Perhaps, as Shailene Woodley said, ‘It is necessary to escape into hope.’

Yin and Yang

There are fundamental patterns that once embedded in a society, remain enormously difficult to change. In the US, racism and gun violence seem almost genetic. The counter-culture, now morphed into the Occupy, Environmental and Black Lives Matter movements simply bounce off this hard kernel of toxicity.

Neo-liberalism has embedded a clichéd notion of freedom which leads to an almost feudal, unashamed elite – the Tony Blair’s of the world who become untouchable, continuing to wield power and to make money because of the networks they have built while in political office. It leads to the unseemly back stabbing currently being played out in the UK with all the subtlety of a Renaissance court.

On the Coast, the hard knot of settler puritanism continues to exist. James K. Baxter captured the phenomenon perfectly in his 1960 poem, Ballad of Calvary Street. “On Calvary Street are trellises/Where bright as blood the roses bloom/And gnomes like pagan fetishes/Hang their hats on an empty tomb…” Baxter described the awful relationship between the elderly couple that time and puritanism have wrought: “…wisdom, age and mothercraft/Have rubbed it home that men like dirt.” A daughter and son in law pay a Sunday afternoon visit and “Discuss the virtues of insurance.” After they’ve gone “…the two old fools are left” for whom “Habit, habit dogs them dumb…” and “Yin and Yang won’t ever meet/In Calvary Street, in Calvary Street.”

It’s a great poem and despite the frivolities brought by postmodernism and globalisation, that hard kernel of misery continues. Greymouth is not a pretty place. It has its virtues – a predominantly working class culture can seem like a virtue – but if it is to compete on the visitor market, it needs to change. A couple of years ago, the Council held a series of sector discussions to generate ideas.  Brighten up the CBD was a high priority. A council officer held a well-organised community consultation, with people voting on a range of options. A town square proposal received wide approval, for good reason. Every place needs a central place to meet, sit, talk, hold gatherings, to start and finish marches and protests, a place to dance, sing and celebrate. The Council drew up plans and found the money – $1.7 million – for a partial roof is necessary.
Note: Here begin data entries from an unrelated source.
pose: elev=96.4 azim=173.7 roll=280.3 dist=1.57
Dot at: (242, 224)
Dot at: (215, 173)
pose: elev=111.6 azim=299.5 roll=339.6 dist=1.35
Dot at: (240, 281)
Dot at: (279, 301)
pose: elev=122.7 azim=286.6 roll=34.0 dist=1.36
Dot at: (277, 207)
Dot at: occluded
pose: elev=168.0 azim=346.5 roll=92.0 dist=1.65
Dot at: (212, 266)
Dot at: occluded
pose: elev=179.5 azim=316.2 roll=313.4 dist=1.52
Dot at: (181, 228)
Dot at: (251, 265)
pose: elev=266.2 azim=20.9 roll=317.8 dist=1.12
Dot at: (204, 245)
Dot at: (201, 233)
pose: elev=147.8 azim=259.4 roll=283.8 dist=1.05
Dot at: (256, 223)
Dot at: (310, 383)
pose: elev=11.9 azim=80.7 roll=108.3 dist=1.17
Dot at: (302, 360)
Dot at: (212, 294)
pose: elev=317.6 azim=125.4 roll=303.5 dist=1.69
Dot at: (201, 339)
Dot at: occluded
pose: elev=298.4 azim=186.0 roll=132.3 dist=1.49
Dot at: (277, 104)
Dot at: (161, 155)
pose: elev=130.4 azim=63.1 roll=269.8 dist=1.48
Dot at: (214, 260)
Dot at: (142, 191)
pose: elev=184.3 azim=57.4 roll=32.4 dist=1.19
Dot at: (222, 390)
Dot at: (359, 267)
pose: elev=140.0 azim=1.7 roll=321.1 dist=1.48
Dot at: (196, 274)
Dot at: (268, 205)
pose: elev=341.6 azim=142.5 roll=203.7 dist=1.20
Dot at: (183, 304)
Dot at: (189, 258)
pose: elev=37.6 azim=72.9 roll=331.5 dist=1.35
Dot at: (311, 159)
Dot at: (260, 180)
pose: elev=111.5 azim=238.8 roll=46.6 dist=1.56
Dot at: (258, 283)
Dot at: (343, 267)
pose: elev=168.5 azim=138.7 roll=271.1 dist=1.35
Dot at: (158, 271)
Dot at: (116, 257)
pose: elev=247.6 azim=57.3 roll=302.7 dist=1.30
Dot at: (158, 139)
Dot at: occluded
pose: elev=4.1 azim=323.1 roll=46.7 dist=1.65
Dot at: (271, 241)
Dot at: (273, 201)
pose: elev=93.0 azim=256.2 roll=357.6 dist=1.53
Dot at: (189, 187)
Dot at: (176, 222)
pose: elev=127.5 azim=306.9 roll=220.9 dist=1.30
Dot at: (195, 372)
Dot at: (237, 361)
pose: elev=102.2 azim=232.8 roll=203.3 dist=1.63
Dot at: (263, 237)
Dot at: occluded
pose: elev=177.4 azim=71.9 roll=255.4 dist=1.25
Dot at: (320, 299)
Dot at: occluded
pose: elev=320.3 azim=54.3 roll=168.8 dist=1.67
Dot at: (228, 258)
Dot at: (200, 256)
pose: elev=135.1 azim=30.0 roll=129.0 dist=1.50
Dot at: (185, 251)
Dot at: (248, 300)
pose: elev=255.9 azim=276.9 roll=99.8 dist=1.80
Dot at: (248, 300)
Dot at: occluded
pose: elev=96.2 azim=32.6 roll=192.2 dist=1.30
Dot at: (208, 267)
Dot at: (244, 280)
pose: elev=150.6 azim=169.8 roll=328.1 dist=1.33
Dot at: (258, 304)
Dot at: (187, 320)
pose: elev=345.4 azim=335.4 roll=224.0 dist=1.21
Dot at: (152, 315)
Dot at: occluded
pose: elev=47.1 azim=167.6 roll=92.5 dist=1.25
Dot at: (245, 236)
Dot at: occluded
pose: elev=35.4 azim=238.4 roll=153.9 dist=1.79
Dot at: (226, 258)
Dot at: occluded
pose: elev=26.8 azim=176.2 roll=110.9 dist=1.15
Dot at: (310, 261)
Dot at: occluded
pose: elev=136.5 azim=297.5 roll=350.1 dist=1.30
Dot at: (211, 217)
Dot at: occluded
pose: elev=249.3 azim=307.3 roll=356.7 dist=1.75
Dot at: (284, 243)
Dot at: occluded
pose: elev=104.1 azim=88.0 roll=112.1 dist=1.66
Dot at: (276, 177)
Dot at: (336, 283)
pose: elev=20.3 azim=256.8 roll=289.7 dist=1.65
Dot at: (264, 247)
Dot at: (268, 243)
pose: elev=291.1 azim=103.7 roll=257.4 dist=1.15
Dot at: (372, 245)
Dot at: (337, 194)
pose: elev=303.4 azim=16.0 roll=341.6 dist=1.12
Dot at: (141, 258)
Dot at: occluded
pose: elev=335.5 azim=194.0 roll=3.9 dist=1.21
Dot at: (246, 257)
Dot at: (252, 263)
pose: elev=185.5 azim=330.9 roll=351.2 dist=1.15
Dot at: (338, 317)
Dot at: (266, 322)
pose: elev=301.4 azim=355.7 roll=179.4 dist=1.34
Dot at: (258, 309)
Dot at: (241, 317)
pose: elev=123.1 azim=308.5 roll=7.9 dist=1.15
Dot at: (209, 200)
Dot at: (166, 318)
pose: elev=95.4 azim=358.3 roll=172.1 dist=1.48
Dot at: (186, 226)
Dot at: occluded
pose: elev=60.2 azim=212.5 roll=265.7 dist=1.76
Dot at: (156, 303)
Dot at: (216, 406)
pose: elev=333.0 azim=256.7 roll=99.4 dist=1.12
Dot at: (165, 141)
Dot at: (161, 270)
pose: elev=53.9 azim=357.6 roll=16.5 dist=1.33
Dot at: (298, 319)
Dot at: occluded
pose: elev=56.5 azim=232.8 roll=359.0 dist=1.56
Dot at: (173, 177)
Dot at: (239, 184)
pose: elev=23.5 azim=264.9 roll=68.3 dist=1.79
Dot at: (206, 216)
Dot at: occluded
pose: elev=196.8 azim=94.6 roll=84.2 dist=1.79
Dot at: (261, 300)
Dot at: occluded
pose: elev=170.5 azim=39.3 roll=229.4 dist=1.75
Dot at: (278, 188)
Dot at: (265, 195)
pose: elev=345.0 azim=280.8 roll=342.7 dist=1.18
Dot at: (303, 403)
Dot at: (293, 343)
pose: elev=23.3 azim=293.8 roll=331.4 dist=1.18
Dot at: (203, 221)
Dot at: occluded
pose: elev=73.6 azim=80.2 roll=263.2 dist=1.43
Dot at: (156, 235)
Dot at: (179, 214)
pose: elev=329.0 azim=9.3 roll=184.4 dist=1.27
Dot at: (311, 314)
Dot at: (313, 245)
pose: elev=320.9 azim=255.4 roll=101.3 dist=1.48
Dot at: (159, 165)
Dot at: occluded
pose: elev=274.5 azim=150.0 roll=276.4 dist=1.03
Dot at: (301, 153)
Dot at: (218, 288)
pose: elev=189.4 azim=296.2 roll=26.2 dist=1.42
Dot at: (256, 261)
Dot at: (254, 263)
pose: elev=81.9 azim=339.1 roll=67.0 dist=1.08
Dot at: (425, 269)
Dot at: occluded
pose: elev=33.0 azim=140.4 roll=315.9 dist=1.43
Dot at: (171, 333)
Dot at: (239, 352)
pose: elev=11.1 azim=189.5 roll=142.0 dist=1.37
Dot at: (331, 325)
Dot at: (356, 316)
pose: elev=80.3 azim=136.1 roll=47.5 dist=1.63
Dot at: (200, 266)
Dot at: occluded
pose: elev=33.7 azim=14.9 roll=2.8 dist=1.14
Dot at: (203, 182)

The Mawhera Corporation donated the land. All good.

Except the gnomes have reacted. First of all some shopkeepers started to moan. Why wasn’t the money being spent on their footpaths? A couple of ex councillors began to rant. What an idea, to spend money on frivolity (a place to relax, sing and dance etc…) when there are pot holes to fix and drains to sluice.  A petition is circulating, sure to attract the generally grumpy from Calvary Street. This hard knot of puritanism which has made sure the town lacks aesthetic appeal in the past will try and preserve ‘the empty tomb’, like the Americans will try to hold onto their guns and their racism, like the elite will try and keep control in the name of freedom.

But as I write the above I am equally aware of the opposite. We are midway through rehearsals of our next play, which explores a new culture for the Coast. As usual, I am flabbergasted by the generosity of the people who have joined the project, contributing their time, skills and energy to the play, often having to move outside a comfort zone to explore a new idea or form. It’s a different street altogether. At the moment it can only exist as ‘play’. Hopefully, one day it will be able to exist in real life.